4日間にわたって開催された「第4回日本香港国際音楽コンクール」の授賞式が7月20日、沙田大會堂で開催された。主催は日本香港音楽協会で、受賞者の家族や関係者が見守る中、授賞式に加え各部門1位を獲得した受賞者は会場で演奏を披露した。
同コンクールはピアノ、バイオリン、フルートを学習する人を対象にヤングアーティスト、プロフェッショナルの2部門に分けて実施。香港人を中心に、日本、台湾、マカオ、シンガポール、インドネシアなどから昨年同様320人ほどが参加した。コンクール受験はそれぞれが規定時間内で自由曲を演奏し、受験者の年齢に応じた音楽性、技術習熟、基本的マナーを審査対象として、絶対評価で賞を授与するため、技術力だけが評価される傾向があるコンクールと一線を画す。
会場で演奏を披露した受賞者は、家族や関係者が見守る中、リラックスしたムードで演奏した。審査員は「回を重ねるごとに驚くほどレベルが上がってきた」と声をそろえる。感情を込めようとオーバーな動きも見られた過去の会と比較しても、自然な動きで音を捉え表現をする参加者が多かったといえる。
特にジュニアの部のレベルが大きく飛躍し、10歳くらいまでの人が多く参加するジュニア2部門では全部で5人に第1位が授与された。ジュニアA部門で金賞を獲得したリー・パーク・ユー・ジェシューくん(7)は1日に1時30分~2時間程度の練習をしてコンクールに臨んだと言い、質の高い取り組みで金賞を勝ち取った様子がうかがえた。
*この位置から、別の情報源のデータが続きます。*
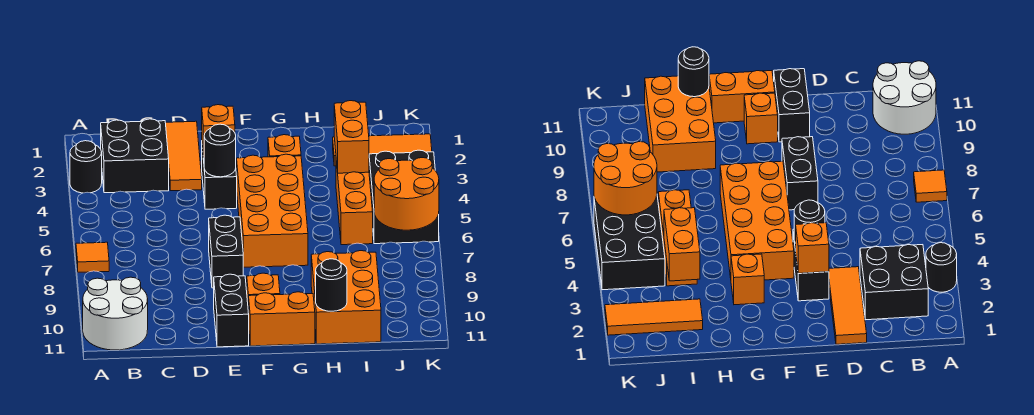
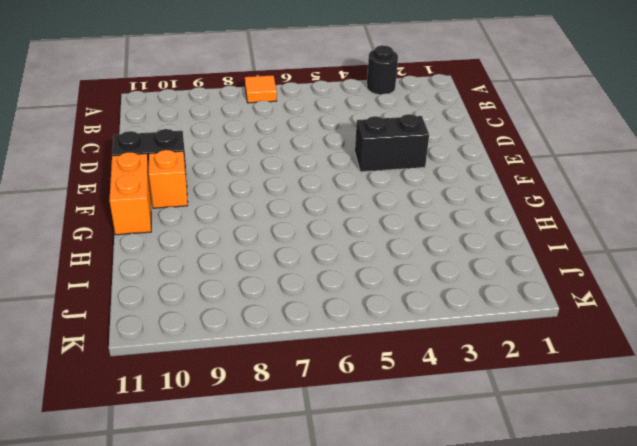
none -> white 2x2 round brick [83,277,148,350]
none -> black 2x2 brick [101,119,169,193]
none -> orange 1x3 tile [165,121,202,191]

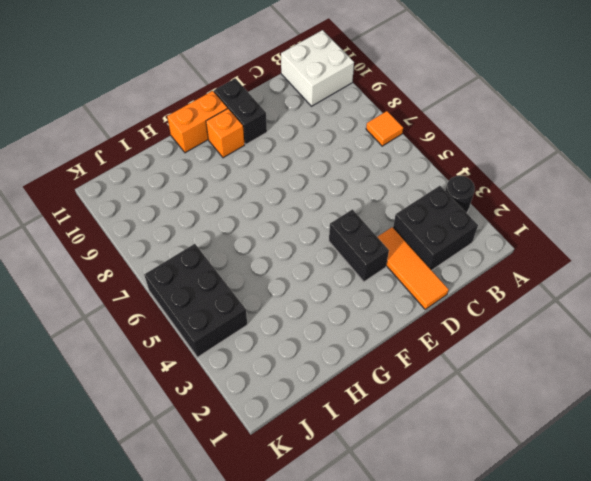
white 2x2 brick [281,30,354,106] -> white 2x2 round brick [83,277,148,350]
none -> black 1x2 brick [209,215,243,288]
none -> orange 2x4 brick [237,154,308,267]
none -> orange 1x1 brick [268,135,301,157]

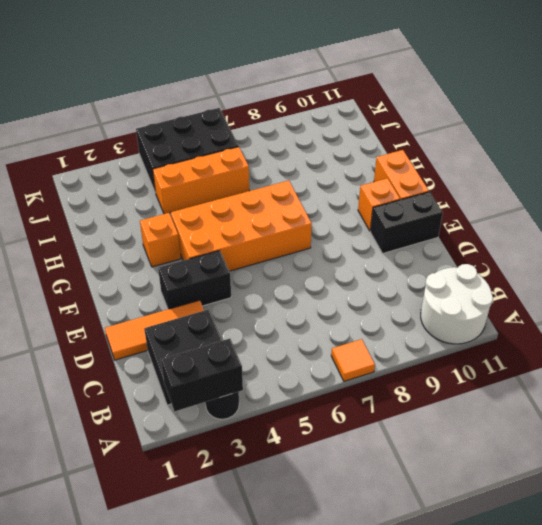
black 1x2 brick [161,339,243,411] -> black 1x2 brick moved to [209,215,243,288]
none -> orange 2x3 brick [311,251,381,344]
none -> orange 1x3 tile [333,134,432,166]
none -> orange 1x1 brick [202,105,235,158]

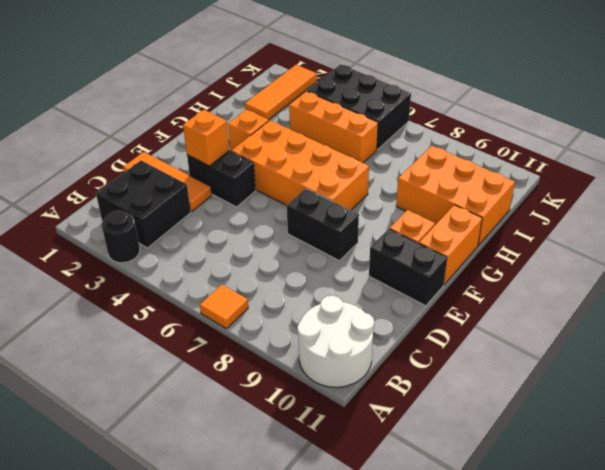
none -> black 1x1 round brick [204,124,236,177]
none -> black 1x1 round brick [316,259,347,311]
none -> orange 1x2 brick [334,101,369,173]

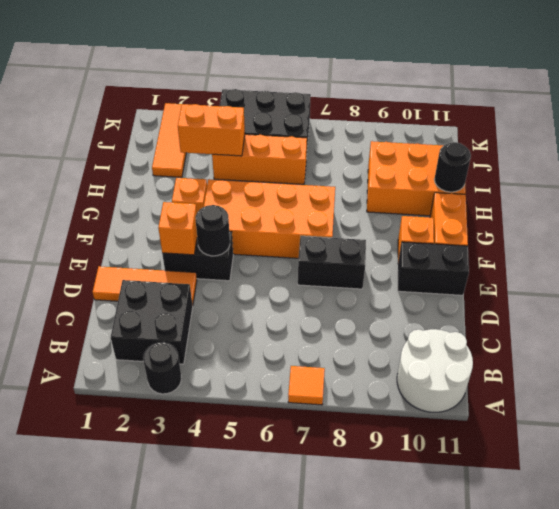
none -> orange 2x2 round brick [374,158,439,230]

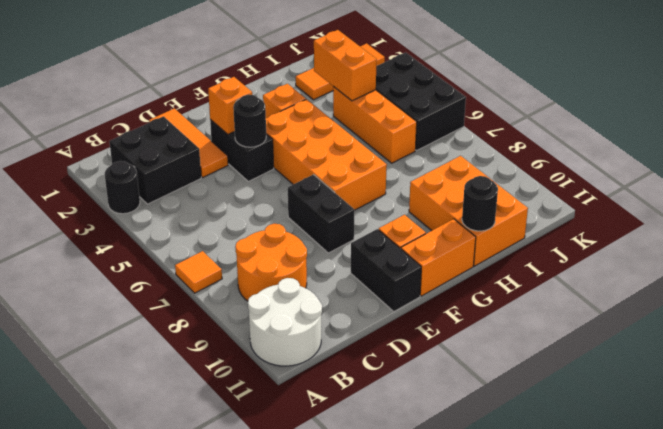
orange 2x2 round brick [235,224,307,301] -> orange 2x2 round brick moved to [374,158,439,230]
同コンクール実行委員長の碓井俊樹さんは「決して大きなコンクールではないが、技術だけでなく、音楽に向き合う姿勢までもが評価対象となる」と審査基準をあらためて説明する。「弾き方一つでも、力強い演奏を披露する学生はアメリカで勉強した方がいいなとか、ロシアのショスタコーヴィチを演奏した学生は将来性もとても感じられるが、香港にいたまま評価をされるのは難しいかもしれない」などと同コンクール開催の意義を語る。「当コンクールに興味を持つ音楽関係者もいるため、今後も香港と日本という軸はぶれずにヨーロッパなども巻き込んだ企画にしていきたい」とも。次回開催の第5回を控え、今後も他のコンクールとの連携を図りながら運営していくつもりだという。
同コンクールでは、入賞者に第16回大阪国際音楽コンクール・ファイナルラウンドへの出場権や東京音楽大学の交換演奏会への招待など、ほかの演奏会での出場権利を授与した。